Roza Chumakova

Personal information
- Born: 8 June 1924 Moscow, Russia
- Died: 10 October 2007 (aged 83)

Sport
- Sport: Rowing

Medal record
Representing the Soviet Union
European Rowing Championships
| Gold medal – first place | 1954 Amsterdam | Single sculls |
| Gold medal – first place | 1955 Bucharest | Single sculls |

= Roza Chumakova =

Russian rower

Roza Stepanovna Chumakova (Роза Степановна Чумакова, 8 June 1924 – 10 October 2007) was Russian rower who won two European titles in the single sculls in 1954 and 1955.

==Biography==
Chumakova graduated from secondary school shortly before the start of the German invasion of the Soviet Union in World War II. The same year she volunteered to work as a nurse at a military hospital and then as a radio operator at the Soviet Air Force. For her service at the World War II fronts between 1942 and 1944 Chumakova was later awarded the Order of the Patriotic War and Medal "For the Victory over Germany in the Great Patriotic War 1941–1945". She started training in rowing in 1944, shortly after demobilization.
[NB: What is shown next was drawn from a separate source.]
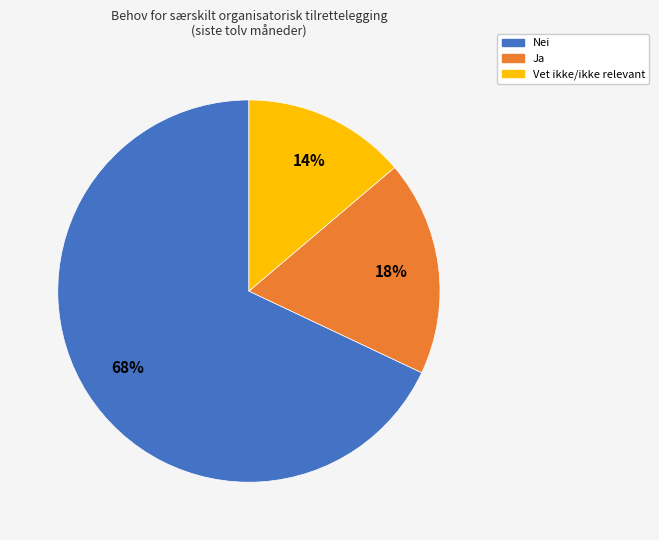

Is there a majority slice in this chart?

Yes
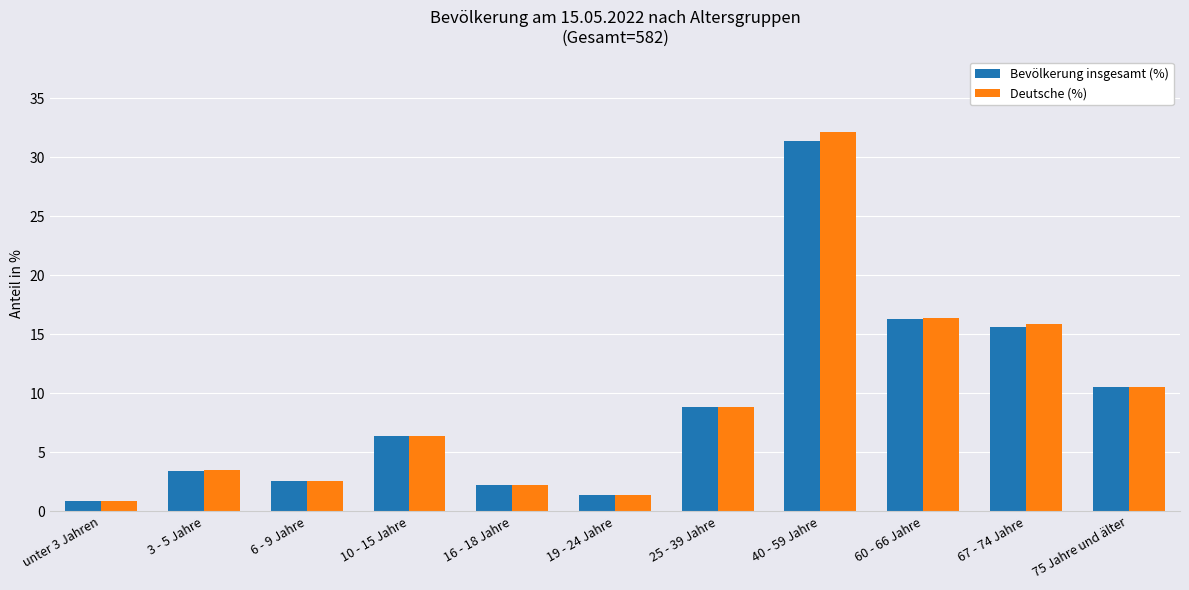

Which series has the widest spread of values?

Deutsche (%)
In parallel, she studied at the Moscow State University of Railway Engineering, then Moscow State Linguistic University, and then at the Moscow Institute of Physical Education (GTSOLIFK), graduating in 1949. In 1969 she defended her PhD on physical training of elite rowers and later worked as professor of physical education at the Moscow State Technical University of Civil Aviation. Between 1985 and 2000 she was president of the Moscow Federation of Masters Rowing.

Chumakova had a brother Slava and a daughter Tatyana. She was married more than once, last to Igor Borisovich Yefimov.